SHORT EXERCISE.
Could you reproduce the portfolio protection article word for word, starting at "Key Takeaways" and ending at "may have disappeared."?

SUPPLIED PASSAGE.
━━━

By Louis H-P on September 28, 2020

Reading Time: 4 minutes

Ask investors why they need portfolio protection, and they will think first about systematic risk. This makes sense for listed holdings. Yet with all assets classes increasingly becoming eye wateringly expensive, investors may have to come up with creative ideas to protect the value of their stock portfolio

Key Takeaways

What do we mean by portfolio protection

Today's investor dilemma: protection is too expensive

Left-field portfolio protection ideas


How portfolio protection use to work

Historically portfolios had a built in protection in the form of government bonds. During a period of increased volatility when stock markets would fall, government bonds would appreciate as investors sought safety. With government bonds so expensive today, and inflation risk a threat to government bonds, the traditional 60/40 equity/government bond portfolio does not look ideal.

The risk-free rate may have disappeared.

━━━

LISTING.
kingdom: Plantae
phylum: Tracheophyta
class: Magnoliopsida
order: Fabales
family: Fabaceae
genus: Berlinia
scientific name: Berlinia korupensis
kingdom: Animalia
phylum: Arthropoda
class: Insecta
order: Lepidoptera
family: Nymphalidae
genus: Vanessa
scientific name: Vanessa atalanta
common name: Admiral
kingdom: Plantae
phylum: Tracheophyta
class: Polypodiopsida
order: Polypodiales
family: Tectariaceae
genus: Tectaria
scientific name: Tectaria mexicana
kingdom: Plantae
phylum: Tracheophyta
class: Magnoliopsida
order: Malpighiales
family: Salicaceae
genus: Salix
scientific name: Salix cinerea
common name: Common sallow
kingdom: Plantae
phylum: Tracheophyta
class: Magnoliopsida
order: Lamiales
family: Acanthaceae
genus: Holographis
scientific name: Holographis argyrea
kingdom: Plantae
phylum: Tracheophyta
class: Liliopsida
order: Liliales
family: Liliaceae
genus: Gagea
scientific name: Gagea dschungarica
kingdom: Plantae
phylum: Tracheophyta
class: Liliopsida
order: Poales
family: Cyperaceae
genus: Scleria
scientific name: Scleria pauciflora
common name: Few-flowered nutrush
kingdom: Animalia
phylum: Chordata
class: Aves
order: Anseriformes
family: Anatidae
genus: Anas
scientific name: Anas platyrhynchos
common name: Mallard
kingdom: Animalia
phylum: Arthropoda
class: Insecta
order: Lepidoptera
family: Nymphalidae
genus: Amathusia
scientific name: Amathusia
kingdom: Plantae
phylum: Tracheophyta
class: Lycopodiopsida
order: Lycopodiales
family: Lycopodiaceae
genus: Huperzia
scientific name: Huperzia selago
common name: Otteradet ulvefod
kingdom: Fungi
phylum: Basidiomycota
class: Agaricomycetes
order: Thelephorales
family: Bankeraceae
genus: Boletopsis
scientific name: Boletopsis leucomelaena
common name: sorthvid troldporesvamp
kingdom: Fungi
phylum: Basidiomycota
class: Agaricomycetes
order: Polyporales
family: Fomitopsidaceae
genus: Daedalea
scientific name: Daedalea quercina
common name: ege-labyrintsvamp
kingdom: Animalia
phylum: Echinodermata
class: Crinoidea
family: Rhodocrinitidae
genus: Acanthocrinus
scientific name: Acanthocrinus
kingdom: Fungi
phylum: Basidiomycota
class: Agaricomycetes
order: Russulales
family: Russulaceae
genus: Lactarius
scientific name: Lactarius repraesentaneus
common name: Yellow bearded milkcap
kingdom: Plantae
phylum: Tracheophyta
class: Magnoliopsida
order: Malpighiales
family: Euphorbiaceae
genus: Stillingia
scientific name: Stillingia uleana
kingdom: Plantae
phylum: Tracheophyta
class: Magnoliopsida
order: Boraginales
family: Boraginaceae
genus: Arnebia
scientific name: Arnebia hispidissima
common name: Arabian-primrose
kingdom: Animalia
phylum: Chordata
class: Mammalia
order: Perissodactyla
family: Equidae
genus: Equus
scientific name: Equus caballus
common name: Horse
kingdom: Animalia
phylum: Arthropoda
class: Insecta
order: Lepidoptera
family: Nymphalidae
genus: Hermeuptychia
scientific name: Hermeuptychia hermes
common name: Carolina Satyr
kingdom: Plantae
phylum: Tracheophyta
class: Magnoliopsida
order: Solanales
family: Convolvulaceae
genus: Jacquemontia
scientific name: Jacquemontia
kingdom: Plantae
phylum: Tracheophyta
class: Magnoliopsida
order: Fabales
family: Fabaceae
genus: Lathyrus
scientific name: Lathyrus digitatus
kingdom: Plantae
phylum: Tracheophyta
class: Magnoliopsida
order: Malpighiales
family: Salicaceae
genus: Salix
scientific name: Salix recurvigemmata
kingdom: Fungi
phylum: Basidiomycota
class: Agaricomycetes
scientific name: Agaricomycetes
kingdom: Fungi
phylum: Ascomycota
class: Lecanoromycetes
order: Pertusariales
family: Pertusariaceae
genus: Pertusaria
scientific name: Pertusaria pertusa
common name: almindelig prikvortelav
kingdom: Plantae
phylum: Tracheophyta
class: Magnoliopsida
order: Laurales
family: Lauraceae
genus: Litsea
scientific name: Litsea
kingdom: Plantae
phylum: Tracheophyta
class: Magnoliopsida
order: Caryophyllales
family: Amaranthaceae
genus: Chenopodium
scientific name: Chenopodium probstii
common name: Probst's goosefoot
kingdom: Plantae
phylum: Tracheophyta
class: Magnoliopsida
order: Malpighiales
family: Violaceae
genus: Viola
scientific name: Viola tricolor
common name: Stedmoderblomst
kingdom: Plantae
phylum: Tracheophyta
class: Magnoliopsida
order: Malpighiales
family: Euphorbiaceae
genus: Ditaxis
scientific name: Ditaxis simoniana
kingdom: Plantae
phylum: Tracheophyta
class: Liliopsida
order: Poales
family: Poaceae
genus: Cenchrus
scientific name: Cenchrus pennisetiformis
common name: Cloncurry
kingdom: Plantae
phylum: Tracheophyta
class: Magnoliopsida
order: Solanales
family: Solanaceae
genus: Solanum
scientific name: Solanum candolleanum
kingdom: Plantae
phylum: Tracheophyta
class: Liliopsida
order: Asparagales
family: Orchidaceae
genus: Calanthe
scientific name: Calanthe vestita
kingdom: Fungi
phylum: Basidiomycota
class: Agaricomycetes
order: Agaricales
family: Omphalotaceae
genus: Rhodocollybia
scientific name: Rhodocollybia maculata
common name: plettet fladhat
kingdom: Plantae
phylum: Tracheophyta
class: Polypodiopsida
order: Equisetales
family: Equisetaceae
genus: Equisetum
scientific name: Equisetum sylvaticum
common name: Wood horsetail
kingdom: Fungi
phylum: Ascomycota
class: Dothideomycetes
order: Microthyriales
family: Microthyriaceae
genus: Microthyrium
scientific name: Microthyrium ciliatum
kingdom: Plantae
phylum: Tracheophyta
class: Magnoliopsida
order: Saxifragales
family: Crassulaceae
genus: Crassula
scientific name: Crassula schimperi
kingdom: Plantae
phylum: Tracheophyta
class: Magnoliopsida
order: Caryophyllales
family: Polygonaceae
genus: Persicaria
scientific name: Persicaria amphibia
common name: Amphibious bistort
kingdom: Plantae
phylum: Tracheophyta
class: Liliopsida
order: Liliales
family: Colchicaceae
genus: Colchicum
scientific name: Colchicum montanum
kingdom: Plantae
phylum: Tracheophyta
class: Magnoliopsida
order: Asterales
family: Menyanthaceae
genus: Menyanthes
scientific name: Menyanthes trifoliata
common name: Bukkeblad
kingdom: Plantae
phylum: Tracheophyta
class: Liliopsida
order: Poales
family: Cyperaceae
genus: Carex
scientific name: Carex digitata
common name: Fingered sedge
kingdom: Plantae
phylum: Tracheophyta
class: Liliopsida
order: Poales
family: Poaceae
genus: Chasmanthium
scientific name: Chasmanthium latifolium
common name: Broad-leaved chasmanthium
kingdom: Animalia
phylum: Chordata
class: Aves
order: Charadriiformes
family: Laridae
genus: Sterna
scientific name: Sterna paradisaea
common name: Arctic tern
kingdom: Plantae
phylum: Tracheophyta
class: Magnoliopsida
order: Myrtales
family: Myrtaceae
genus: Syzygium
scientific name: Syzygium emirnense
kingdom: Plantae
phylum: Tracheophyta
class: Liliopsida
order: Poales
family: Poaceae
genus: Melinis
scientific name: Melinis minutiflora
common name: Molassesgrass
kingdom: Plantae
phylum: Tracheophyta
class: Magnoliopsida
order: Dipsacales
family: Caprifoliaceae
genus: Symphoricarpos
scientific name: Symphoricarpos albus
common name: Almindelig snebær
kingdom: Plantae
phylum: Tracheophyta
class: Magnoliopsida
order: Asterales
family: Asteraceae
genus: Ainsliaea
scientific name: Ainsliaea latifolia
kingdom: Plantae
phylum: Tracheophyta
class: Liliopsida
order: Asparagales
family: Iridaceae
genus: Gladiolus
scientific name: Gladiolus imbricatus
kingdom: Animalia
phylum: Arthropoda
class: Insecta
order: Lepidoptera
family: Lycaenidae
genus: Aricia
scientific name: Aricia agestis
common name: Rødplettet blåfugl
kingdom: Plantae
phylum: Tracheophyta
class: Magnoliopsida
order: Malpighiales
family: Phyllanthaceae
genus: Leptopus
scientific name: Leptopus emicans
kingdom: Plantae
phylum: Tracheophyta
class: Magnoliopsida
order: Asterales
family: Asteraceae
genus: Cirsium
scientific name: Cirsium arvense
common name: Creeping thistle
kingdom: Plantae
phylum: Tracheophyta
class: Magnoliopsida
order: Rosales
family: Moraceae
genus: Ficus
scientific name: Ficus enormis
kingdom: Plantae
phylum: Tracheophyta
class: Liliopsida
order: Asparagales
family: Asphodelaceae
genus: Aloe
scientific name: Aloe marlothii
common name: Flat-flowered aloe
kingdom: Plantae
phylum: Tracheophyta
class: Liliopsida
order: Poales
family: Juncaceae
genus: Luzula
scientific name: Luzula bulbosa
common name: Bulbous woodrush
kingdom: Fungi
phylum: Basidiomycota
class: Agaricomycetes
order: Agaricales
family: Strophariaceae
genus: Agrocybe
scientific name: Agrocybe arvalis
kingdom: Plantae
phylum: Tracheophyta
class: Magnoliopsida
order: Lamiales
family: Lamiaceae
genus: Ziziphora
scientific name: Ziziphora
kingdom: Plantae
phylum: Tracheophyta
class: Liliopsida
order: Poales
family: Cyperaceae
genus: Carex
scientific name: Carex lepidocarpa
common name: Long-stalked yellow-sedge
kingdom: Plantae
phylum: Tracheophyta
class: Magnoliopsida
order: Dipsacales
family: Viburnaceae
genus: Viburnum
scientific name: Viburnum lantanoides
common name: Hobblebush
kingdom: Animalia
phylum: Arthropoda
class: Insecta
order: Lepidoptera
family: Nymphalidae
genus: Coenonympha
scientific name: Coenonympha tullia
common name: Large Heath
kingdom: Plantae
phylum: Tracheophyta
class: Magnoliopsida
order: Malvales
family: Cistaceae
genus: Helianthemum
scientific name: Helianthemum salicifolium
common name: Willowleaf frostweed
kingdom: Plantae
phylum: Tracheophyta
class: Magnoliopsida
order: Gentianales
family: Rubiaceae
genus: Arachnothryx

━━━

FULL ANSWER.
Key Takeaways

What do we mean by portfolio protection

Today's investor dilemma: protection is too expensive

Left-field portfolio protection ideas


How portfolio protection use to work

Historically portfolios had a built in protection in the form of government bonds. During a period of increased volatility when stock markets would fall, government bonds would appreciate as investors sought safety. With government bonds so expensive today, and inflation risk a threat to government bonds, the traditional 60/40 equity/government bond portfolio does not look ideal.

The risk-free rate may have disappeared.